GOAL OF THE EXERCISE -
Reproduce the records below exactly, but leave their pictures out of the copy.

PROVIDED DATA -
[Start of Attachment]
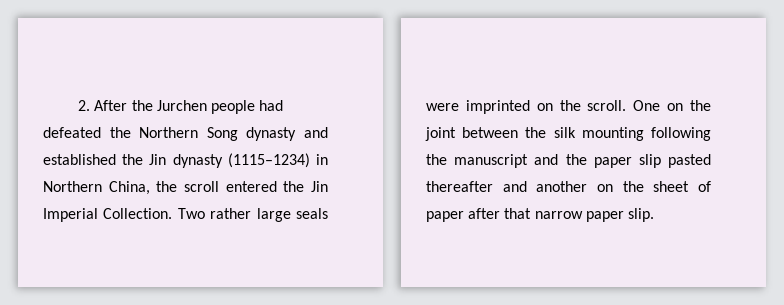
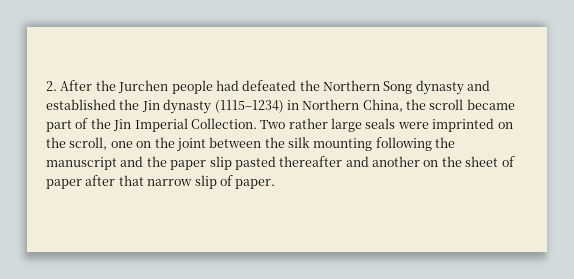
[225,181,277,192] entered -> [466,99,515,110] [46,118,89,132] became part of
[587,100,661,111] scroll. One -> [69,137,133,150] scroll, one
[585,208,654,222] paper slip. -> [194,175,276,189] slip of paper.

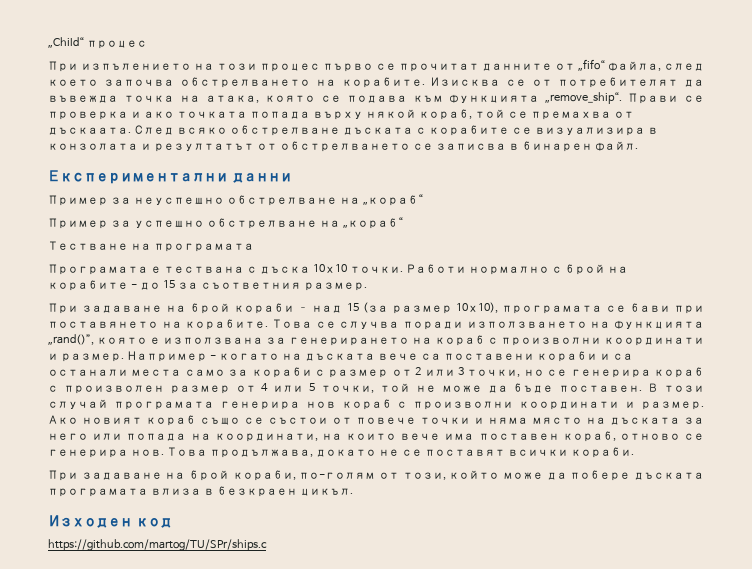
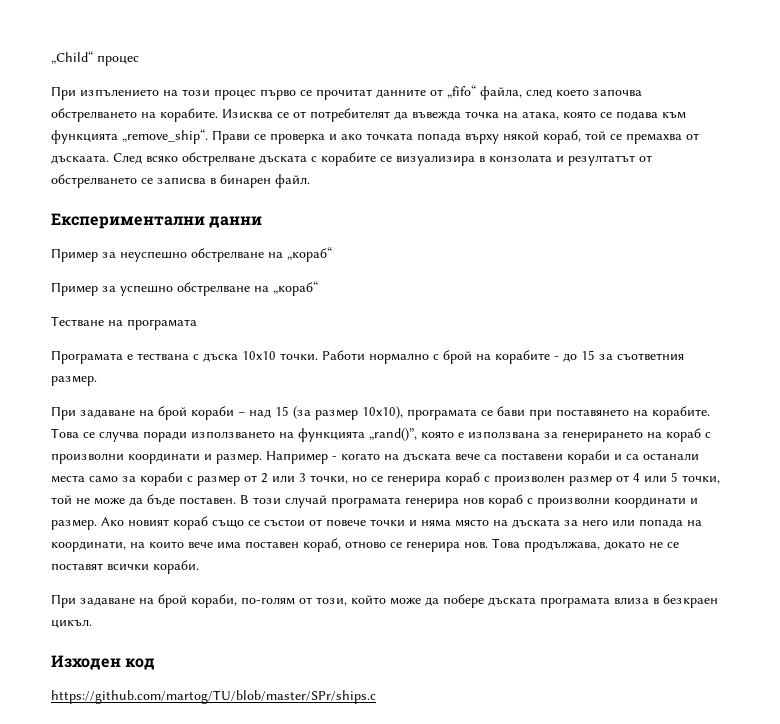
[48,539,267,551] https://github.com/martog/TU/SPr/ships.c -> [51,690,376,704] https://github.com/martog/TU/blob/master/SPr/ships.c

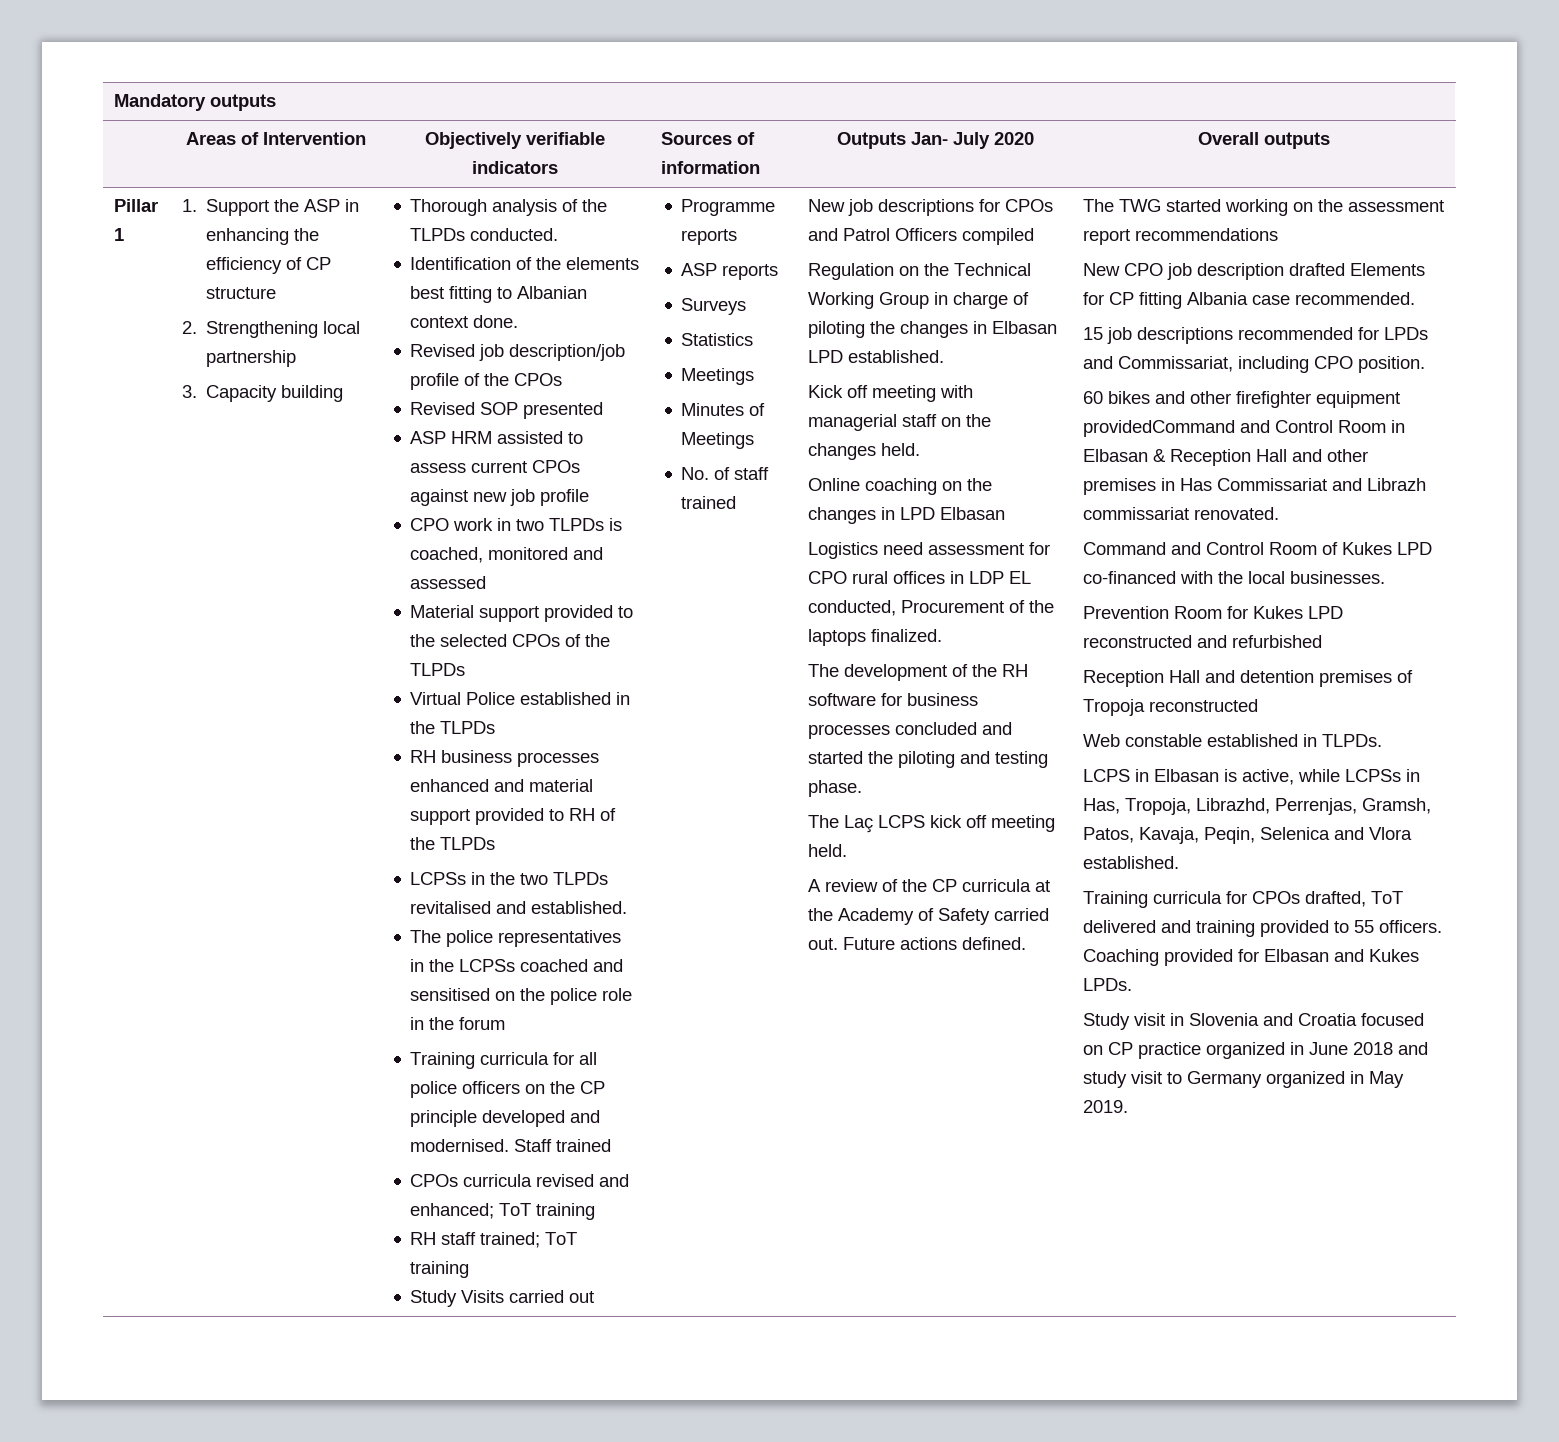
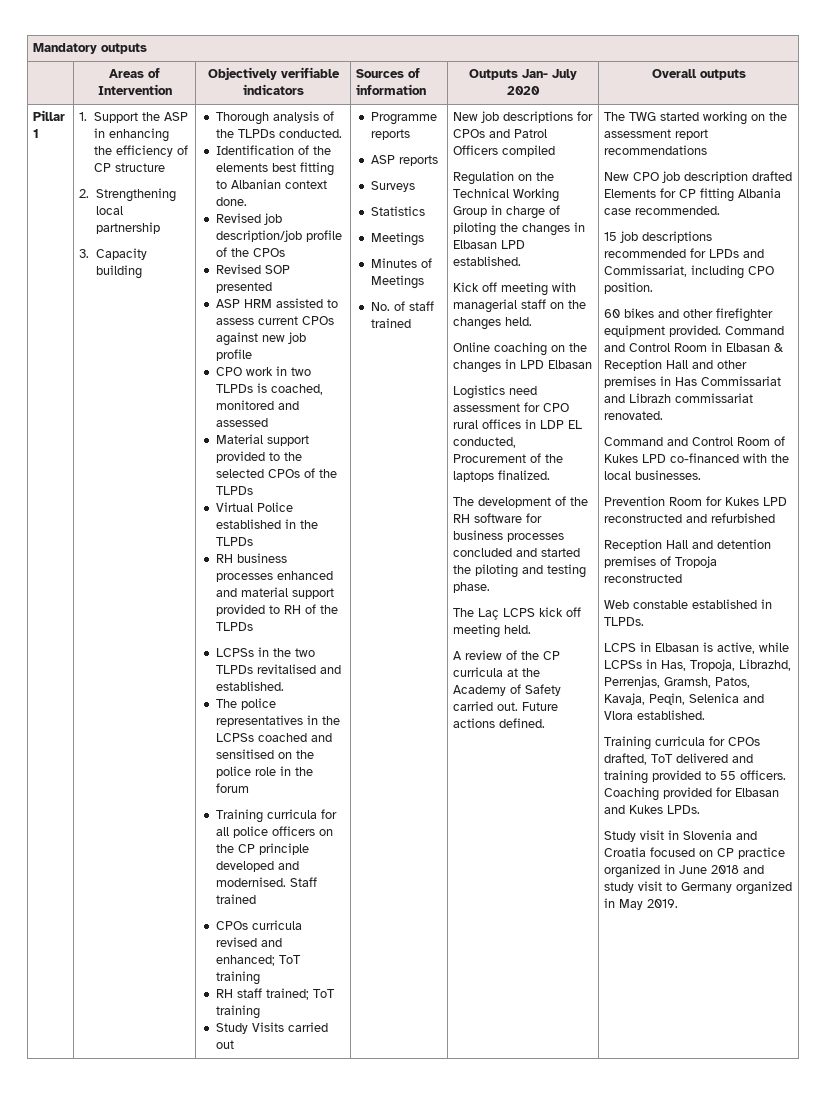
[1082,420,1235,437] providedCommand -> [669,325,785,337] provided. Command

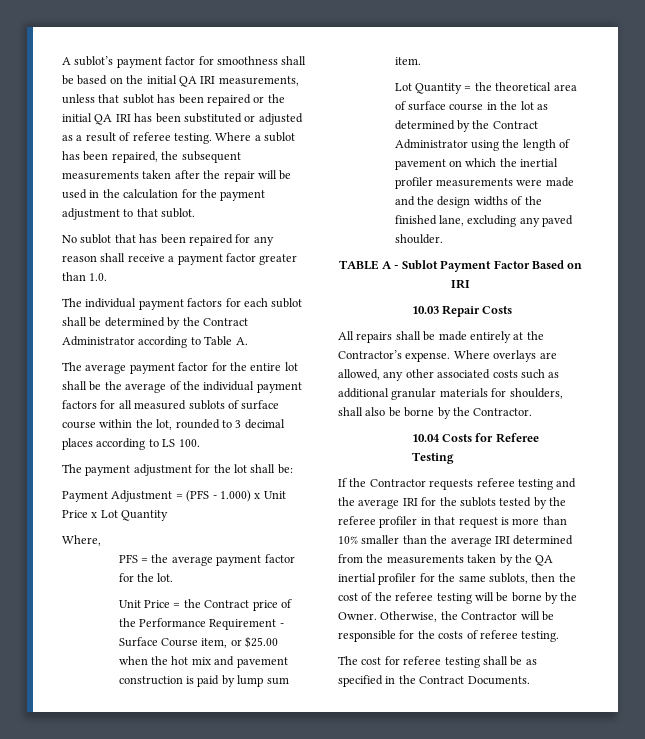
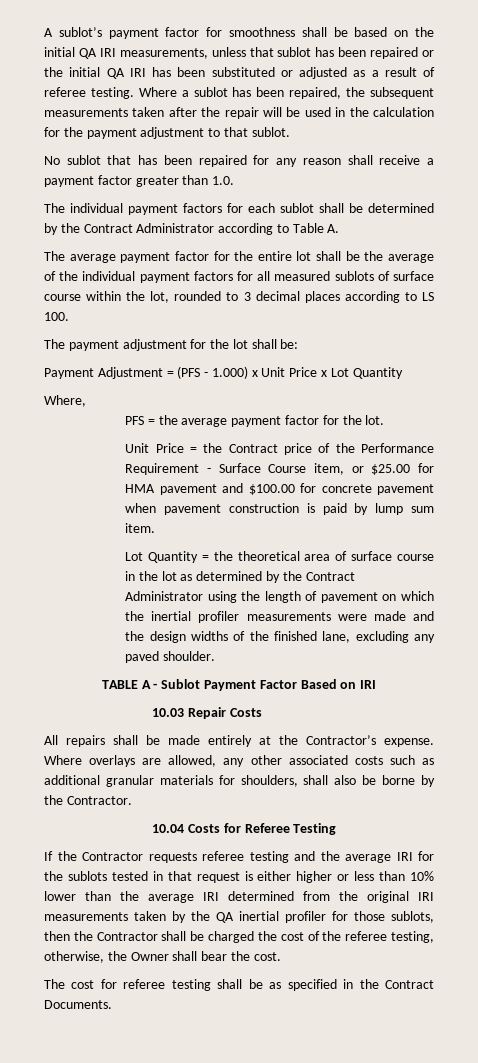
[118,656,235,666] when the hot mix and -> [418,463,434,473] [125,483,434,495] [125,503,157,513] for HMA pavement and $100.00 for concrete pavement when
[533,497,566,509] [338,516,540,528] by the referee profiler in that request is more -> [152,871,375,883] in that request is either higher or less
[361,535,400,544] smaller -> [44,891,76,901] lower
(384, 558) none -> [367,891,434,903] original IRI
[438,573,486,582] the same -> [354,911,385,921] those
[338,592,578,604] [338,611,554,622] [338,630,560,642] cost of the referee testing will be borne by the Owner. Otherwise, the Contractor will be responsible for the costs of referee testing. -> [96,931,434,943] [44,951,281,963] Contractor shall be charged the cost of the referee testing, otherwise, the Owner shall bear the cost.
[End of Attachment]
RESPONSE FOR THIS EXERCISE -
[225,181,277,192] entered -> [466,99,515,110] [46,118,89,132] became part of
[587,100,661,111] scroll. One -> [69,137,133,150] scroll, one
[585,208,654,222] paper slip. -> [194,175,276,189] slip of paper.

[48,539,267,551] https://github.com/martog/TU/SPr/ships.c -> [51,690,376,704] https://github.com/martog/TU/blob/master/SPr/ships.c

[1082,420,1235,437] providedCommand -> [669,325,785,337] provided. Command

[118,656,235,666] when the hot mix and -> [418,463,434,473] [125,483,434,495] [125,503,157,513] for HMA pavement and $100.00 for concrete pavement when
[533,497,566,509] [338,516,540,528] by the referee profiler in that request is more -> [152,871,375,883] in that request is either higher or less
[361,535,400,544] smaller -> [44,891,76,901] lower
(384, 558) none -> [367,891,434,903] original IRI
[438,573,486,582] the same -> [354,911,385,921] those
[338,592,578,604] [338,611,554,622] [338,630,560,642] cost of the referee testing will be borne by the Owner. Otherwise, the Contractor will be responsible for the costs of referee testing. -> [96,931,434,943] [44,951,281,963] Contractor shall be charged the cost of the referee testing, otherwise, the Owner shall bear the cost.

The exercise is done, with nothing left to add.